Francisco Salva Campillo was born in Barcelona on July 12, 1751. He was the son of Dr. Jerome Salva Pontich, the doctor of the Barcelona General Hospital. His mother, Eulalia Campillo, came from a wealthy family. He did his primary studies in Barcelona, probably directed by his uncle.

During his adolescence, his extraordinary abilities attracted the attention of the Bishop of Barcelona, Josep Climent, who advised his parents to let him study medicine in Valencia.

He studied at the University of Valencia, where he completed his course in three years instead of the usual four. In 1771, he successfully passed the Bachelor of Medicine exams at the University of Huesca. In the same year, he earned his doctorate in medicine at the University of Toulouse.

At the age of only 22 years, in 1773, he became a member of the Academy of Medical Practice.

Medical career[edit]

He took a special interest in vaccination, particularly against the disease of smallpox.

He received several awards from the Paris Society of Medicine.

He started a medical school in Barcelona in an effort to train more doctors.

Telegraphy[edit]

In 1795, Dr. Salva presented at the Academy of Natural Sciences and Arts of Barcelona his first report devoted to "The Electricity applied to telegraphy." Salva demonstrated the basis of electric telegraphy, anticipating the wireless telegraph and undersea cables.[citation needed]

The presentation of Salva attracted the attention of government.[citation needed]

He received a formal invitation to demonstrate his telegraphic skills before the Royal Family in Aranjuez.[citation needed]

Legacy[edit]

He left behind a massive library composed of more than five hundred thousand volumes on medical topics. Along with these works, he bequeathed to the Royal Academy of Medicine of Barcelona a sum of four thousand pounds.

In accordance with his will, his heart is preserved in an urn, with his books, at the Royal Academy of Medicine of Barcelona.

### WHAT IS BEING ASKED:
Say whether each statement agrees with the text on Francisco Salva Campillo, giving yes or no and quoting the deciding words. 1. He finished his course at the University of Valencia in four years. 2. He earned a doctorate in medicine at the University of Toulouse. 3. His heart is kept at the Royal Academy of Medicine of Barcelona.

### ENTRIES PROVIDED:
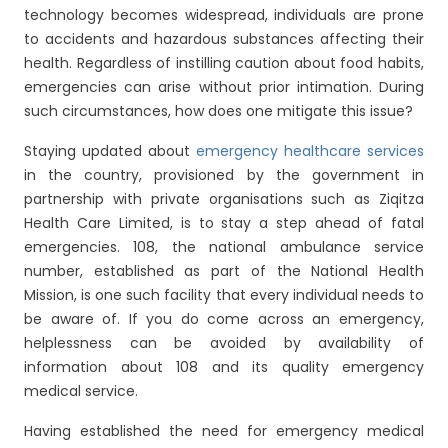
technology becomes widespread, individuals are prone
to accidents and hazardous substances affecting their
health. Regardless of instilling caution about food habits,
emergencies can arise without prior intimation. During
such circumstances, how does one mitigate this issue?
Staying updated about
emergency healthcare services
in the country, provisioned by the government in
partnership with private organisations such as Ziqitza
Health Care Limited, is to stay a step ahead of fatal
emergencies. 108, the national ambulance service
number, established as part of the National Health
Mission, is one such facility that every individual needs to
be aware of. If you do come across an emergency,
helplessness can be avoided by availability of
information about 108 and its quality emergency
medical service.
Having established the need for emergency medical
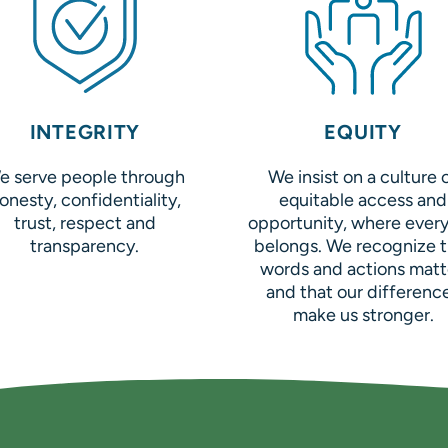
INTEGRITY
EQUITY
e serve people through
We insist on a culture 
onesty, confidentiality,
equitable access and
trust, respect and
opportunity, where ever
transparency.
belongs. We recognize t
words and actions matt
and that our differenc
make us stronger.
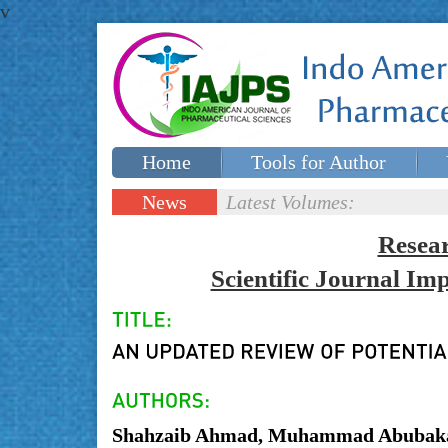
v
Home
Tools for Author
Special issues
Contact Us
News
Latest Volumes:
Updates
Resea
Scientific Journal I
Shahzaib Ahmad, Muhammad Abubakar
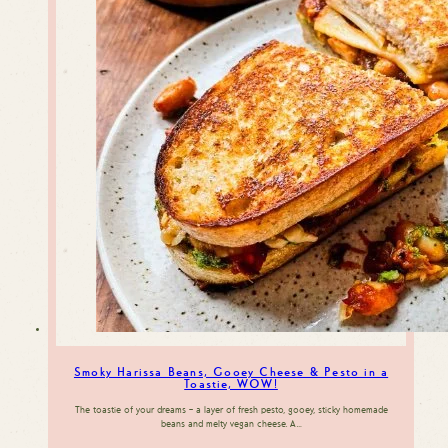
Smoky Harissa Beans, Gooey Cheese & Pesto in a
Toastie, WOW!
The toastie of your dreams – a layer of fresh pesto, gooey, sticky homemade
beans and melty vegan cheese. A…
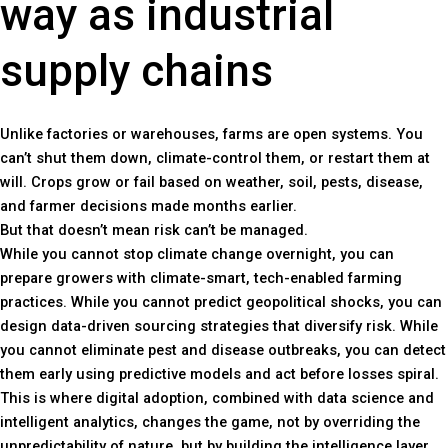
way as industrial
supply chains
Unlike factories or warehouses, farms are open systems. You
can’t shut them down, climate-control them, or restart them at
will. Crops grow or fail based on weather, soil, pests, disease,
and farmer decisions made months earlier.
But that doesn’t mean risk can’t be managed.
While you cannot stop climate change overnight, you can
prepare growers with climate-smart, tech-enabled farming
practices. While you cannot predict geopolitical shocks, you can
design data-driven sourcing strategies that diversify risk. While
you cannot eliminate pest and disease outbreaks, you can detect
them early using predictive models and act before losses spiral.
This is where digital adoption, combined with data science and
intelligent analytics, changes the game, not by overriding the
unpredictability of nature, but by building the intelligence layer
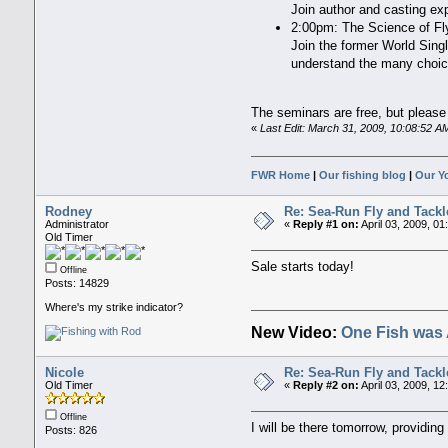
Join author and casting exp
2:00pm: The Science of Fl
Join the former World Singl
understand the many choice
The seminars are free, but please 
«
Last Edit: March 31, 2009, 10:08:52 
FWR Home
|
Our fishing blog
|
Our Y
Rodney
Re: Sea-Run Fly and Tackl
Administrator
«
Reply #1 on:
April 03, 2009, 01
Old Timer
Sale starts today!
Offline
Posts: 14829
Where's my strike indicator?
New Video:
One Fish was 
Nicole
Re: Sea-Run Fly and Tackl
Old Timer
«
Reply #2 on:
April 03, 2009, 1
Offline
I will be there tomorrow, providin
Posts: 826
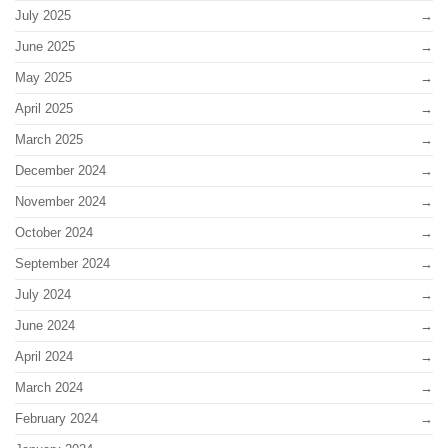
July 2025
June 2025
May 2025
April 2025
March 2025
December 2024
November 2024
October 2024
September 2024
July 2024
June 2024
April 2024
March 2024
February 2024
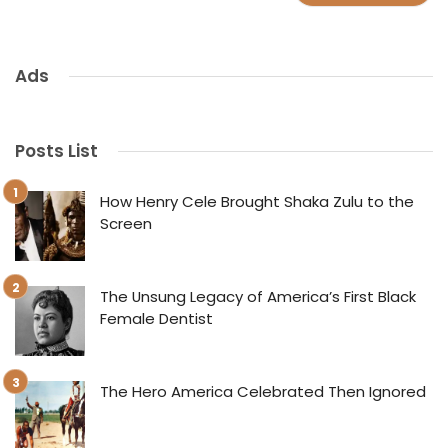
Ads
Posts List
How Henry Cele Brought Shaka Zulu to the
Screen
The Unsung Legacy of America’s First Black
Female Dentist
The Hero America Celebrated Then Ignored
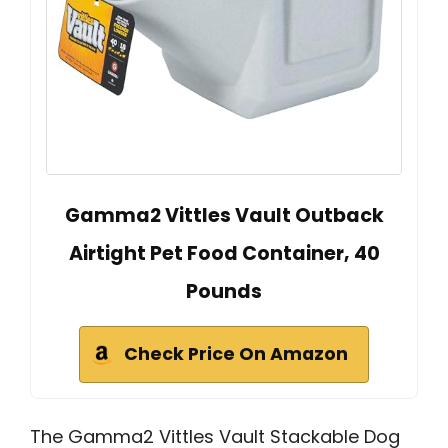
Gamma2 Vittles Vault Outback
Airtight Pet Food Container, 40
Pounds
Check Price On Amazon
The Gamma2 Vittles Vault Stackable Dog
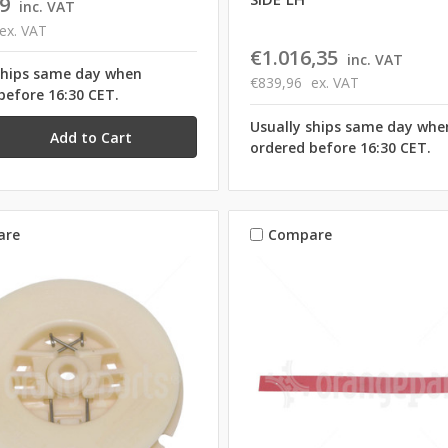
9
inc. VAT
ex. VAT
€1.016,35
inc. VAT
ships same day when
€839,96
ex. VAT
before 16:30 CET.
Usually ships same day whe
ordered before 16:30 CET.
are
Compare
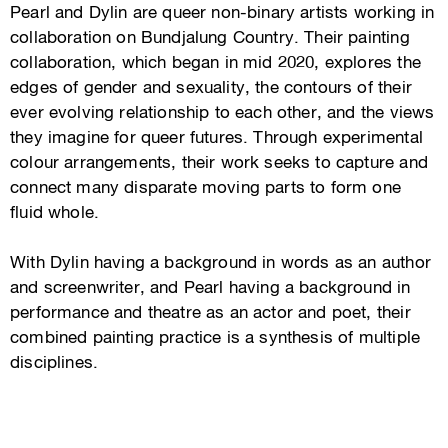
Pearl and Dylin are queer non-binary artists working in
collaboration on Bundjalung Country. Their painting
collaboration, which began in mid 2020, explores the
edges of gender and sexuality, the contours of their
ever evolving relationship to each other, and the views
they imagine for queer futures. Through experimental
colour arrangements, their work seeks to capture and
connect many disparate moving parts to form one
fluid whole.
With Dylin having a background in words as an author
and screenwriter, and Pearl having a background in
performance and theatre as an actor and poet, their
combined painting practice is a synthesis of multiple
disciplines.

### YOUR SOLUTION:
1. No: "he completed his course in three years instead of the usual four"
2. Yes: "he earned his doctorate in medicine at the University of Toulouse"
3. Yes: "his heart is preserved in an urn, with his books, at the Royal Academy of Medicine of Barcelona"